Monday 30th July was International Day of Friendship, an event based on the recognition of the relevance and importance of friendship as a “noble and valuable sentiment in the lives of human beings around the world.” This global initiative came from a proposal made by UNESCO which was taken up by the UN General Assembly in 1997 (A/RES/52/13), which defined the Culture of Peace as a “set of values, attitudes and behaviors that reject violence and endeavor to prevent conflicts by addressing their root causes with a view to solving problems.”
The UN identified eight areas of action which enable a culture of peace to prevail and these ring true with the world of business.
How many of these could you apply to your organization?
- “foster a culture of peace through education;
- promote sustainable economic and social development;
- promote respect for all human rights;
- ensure equality between women and men;
- foster democratic participation;
- advance understanding, tolerance and solidarity;
- support participatory communication and;
- promote international peace and security.”
Declaration and Programme of Action on a Culture of Peace (A/RES/53/243)
Of course, we should all promote respect for all human rights and ensure gender equality.

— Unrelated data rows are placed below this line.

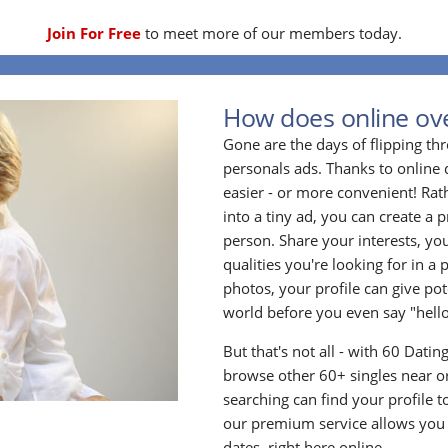
Join For Free
to meet more of our members today.
How does online ove
Gone are the days of flipping t
personals ads. Thanks to online 
easier - or more convenient! Rath
into a tiny ad, you can create a p
person. Share your interests, yo
qualities you're looking for in a 
photos, your profile can give po
world before you even say "hello
But that's not all - with 60 Dati
browse other 60+ singles near or
searching can find your profile 
our premium service allows you t
dates, right here online.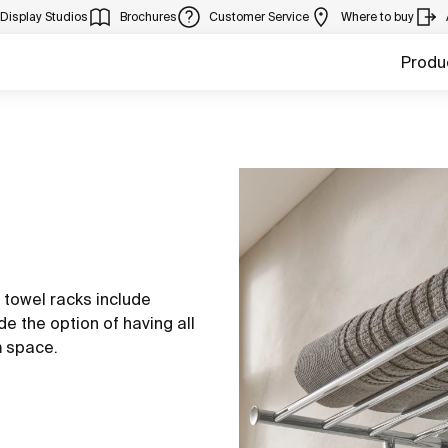
Display Studios
Brochures
Customer Service
Where to buy
Produ
a towel racks include
de the option of having all
m space.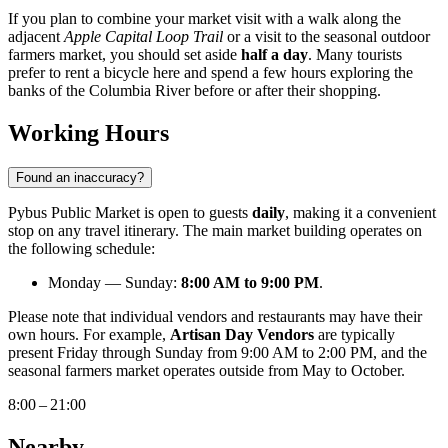
If you plan to combine your market visit with a walk along the
adjacent
Apple Capital Loop Trail
or a visit to the seasonal outdoor
farmers market, you should set aside
half a day
. Many tourists
prefer to rent a bicycle here and spend a few hours exploring the
banks of the Columbia River before or after their shopping.
Working Hours
Found an inaccuracy?
Pybus Public Market is open to guests
daily
, making it a convenient
stop on any travel itinerary. The main market building operates on
the following schedule:
Monday — Sunday:
8:00 AM to 9:00 PM
.
Please note that individual vendors and restaurants may have their
own hours. For example,
Artisan Day Vendors
are typically
present Friday through Sunday from 9:00 AM to 2:00 PM, and the
seasonal farmers market operates outside from May to October.
8:00 – 21:00
Nearby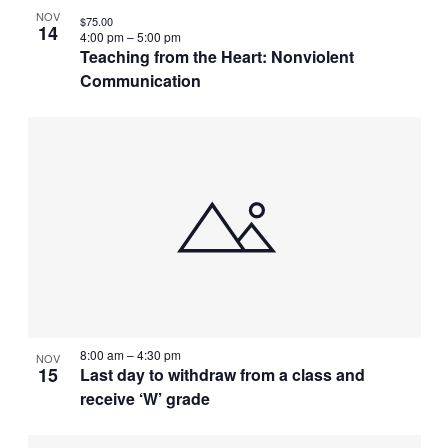
NOV
$75.00
14
4:00 pm
–
5:00 pm
Teaching from the Heart: Nonviolent
Communication
8:00 am
–
4:30 pm
NOV
15
Last day to withdraw from a class and
receive ‘W’ grade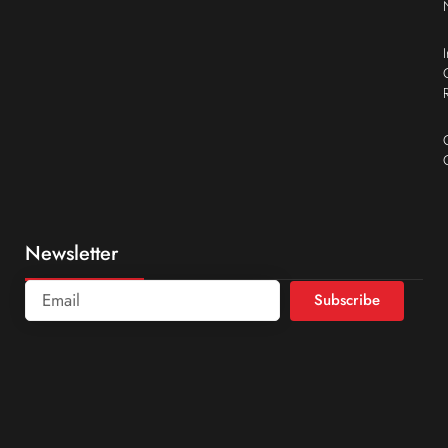
Newsletter
Subscribe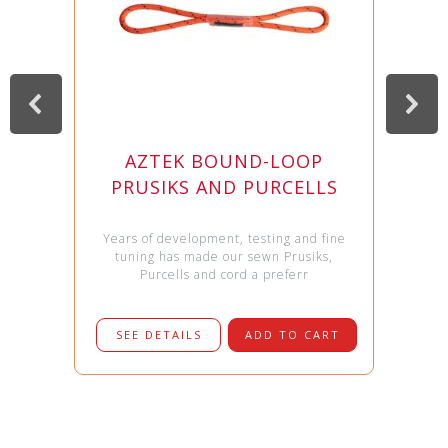
AZTEK BOUND-LOOP
PRUSIKS AND PURCELLS
Years of development, testing and fine
tuning has made our sewn Prusiks,
Purcells and cord a preferr
SEE DETAILS
ADD TO CART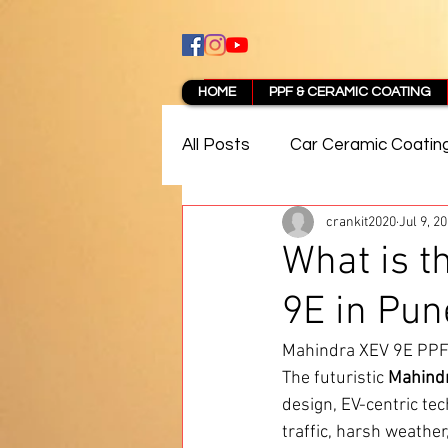
HOME
PPF & CERAMIC COATING
All Posts
Car Ceramic Coatin
crankit2020
Jul 9, 2
Best Ceramic Coating in Pun
What is t
9E in Pun
PPF Coating Pune Reviews
Mahindra XEV 9E PPF 
The futuristic 
Mahind
design, EV-centric te
traffic, harsh weathe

That’s a given. What’s interesting is the focus on democratic participation, understanding and the free flow of information and knowledge. How often do we hear the complaint that managers can’t be trusted and that nobody knows what’s going on?
We know from our 12 years of research with nearly 60,000 employees across the world that colleagues that are happy at work are more productive, more creative, more resilient, more likely to stay in their role and less likely to take time off sick.

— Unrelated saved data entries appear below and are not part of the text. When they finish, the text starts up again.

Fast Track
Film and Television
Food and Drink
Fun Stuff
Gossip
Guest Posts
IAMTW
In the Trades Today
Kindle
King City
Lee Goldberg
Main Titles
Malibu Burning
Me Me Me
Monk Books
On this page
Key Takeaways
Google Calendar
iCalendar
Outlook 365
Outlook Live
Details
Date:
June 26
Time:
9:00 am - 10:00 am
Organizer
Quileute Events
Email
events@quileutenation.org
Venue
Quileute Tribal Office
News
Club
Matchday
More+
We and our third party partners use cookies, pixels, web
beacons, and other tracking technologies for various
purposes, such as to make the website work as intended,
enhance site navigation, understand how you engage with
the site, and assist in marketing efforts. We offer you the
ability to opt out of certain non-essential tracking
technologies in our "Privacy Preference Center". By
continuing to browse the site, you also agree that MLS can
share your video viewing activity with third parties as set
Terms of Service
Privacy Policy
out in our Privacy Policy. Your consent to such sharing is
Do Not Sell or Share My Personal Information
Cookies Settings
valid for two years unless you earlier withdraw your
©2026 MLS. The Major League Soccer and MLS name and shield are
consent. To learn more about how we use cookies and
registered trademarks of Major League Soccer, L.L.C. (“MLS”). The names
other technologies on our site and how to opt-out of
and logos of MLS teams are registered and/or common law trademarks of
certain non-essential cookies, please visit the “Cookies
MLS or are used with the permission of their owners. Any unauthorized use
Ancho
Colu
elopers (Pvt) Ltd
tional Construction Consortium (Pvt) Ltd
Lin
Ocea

Performance and Happiness at Work are built by the 5Cs:
It’s not much of a stretch to see that if organizations are peaceful, with a democratic approach and an open attitude to communication, employees will feel that they are listened to, that their work has a positive impact and that they would recommend the organization to a friend.

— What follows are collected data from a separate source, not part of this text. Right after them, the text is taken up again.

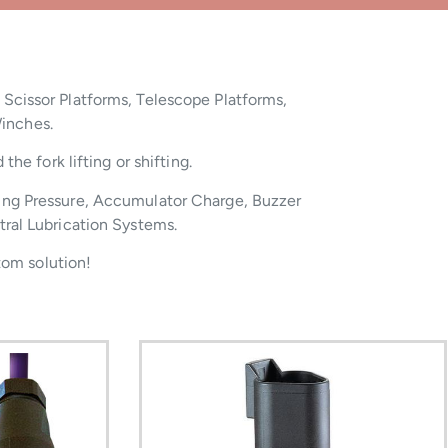
 Scissor Platforms, Telescope Platforms,
Winches.
he fork lifting or shifting.
ing Pressure, Accumulator Charge, Buzzer
tral Lubrication Systems.
tom solution!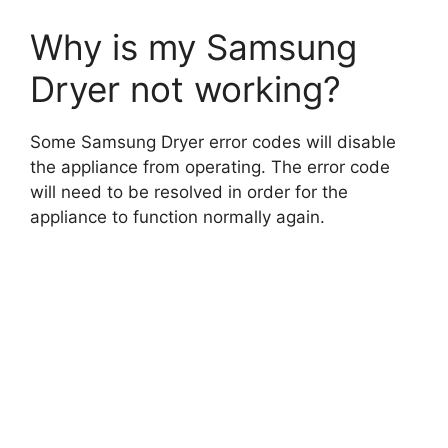
Why is my Samsung
Dryer not working?
Some Samsung Dryer error codes will disable
the appliance from operating. The error code
will need to be resolved in order for the
appliance to function normally again.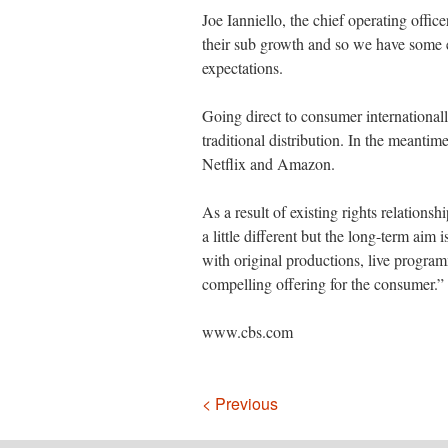
Joe Ianniello, the chief operating offic
their sub growth and so we have some e
expectations.
Going direct to consumer international
traditional distribution. In the meantim
Netflix and Amazon.
As a result of existing rights relations
a little different but the long-term aim 
with original productions, live programm
compelling offering for the consumer.”
www.cbs.com
Navigation
< Previous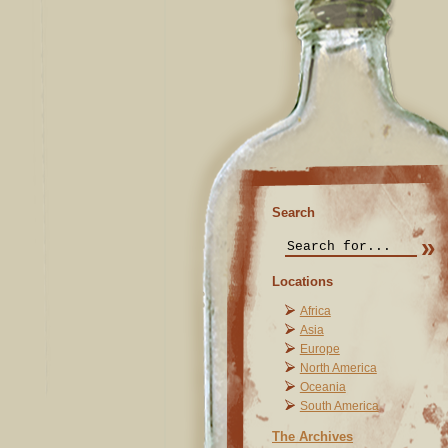
Search
Locations
Africa
Asia
Europe
North America
Oceania
South America
The Archives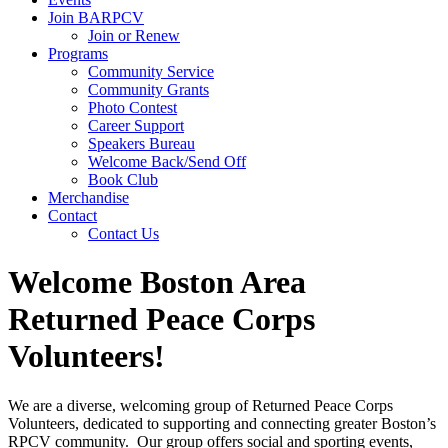
Join BARPCV
Join or Renew
Programs
Community Service
Community Grants
Photo Contest
Career Support
Speakers Bureau
Welcome Back/Send Off
Book Club
Merchandise
Contact
Contact Us
Welcome Boston Area
Returned Peace Corps
Volunteers!
We are a diverse, welcoming group of Returned Peace Corps
Volunteers, dedicated to supporting and connecting greater Boston’s
RPCV community. Our group offers social and sporting events,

In these peaceful and harmonious organizations can leaders and their teams actually be friends?
The Gallup Q12 Employee Engagement survey repeatedly shows a concrete link between having a best friend at work and the amount of effort employees expend in their job. Friendship is a basic human need and given that many of us spend most of our waking hours at work, it’s not surprising that workplace friendships develop. They can provide great benefits, boosting trust, communication and engagement. Working with friends generally makes the day go quicker and work a happier place. A July 2014 study by LinkedIn found that nearly half of all professionals believe friendships with colleagues make them happier at work. And we know that happier employees are more productive. But successful friendships are based on equality, so does the line management model interfere?
Like all relationships at work, sensitivity is needed. If husbands and wives can work successfully together then friends can too. It’s important to balance the positive benefits of increased trust, communication and happiness at work, with any potential downsides. Maintaining honesty and integrity at all times is key.
Would you like to boost friendships in your team today?
Try this tool
- Think through what you like about your colleagues. Get everyone on the team to write it down in post-it notes.
- Review your post-it notes. Talk through confirmations and surprises.
- Thank your team members. Display all the post-it notes where everyone can see them.
- Investigate their best. Get pairs to ask each other – what brings out the best in you and how I can help bring it out?
- Explain that looking for similarities is a way to boost connection. Sharing the positive is what draws us closer together.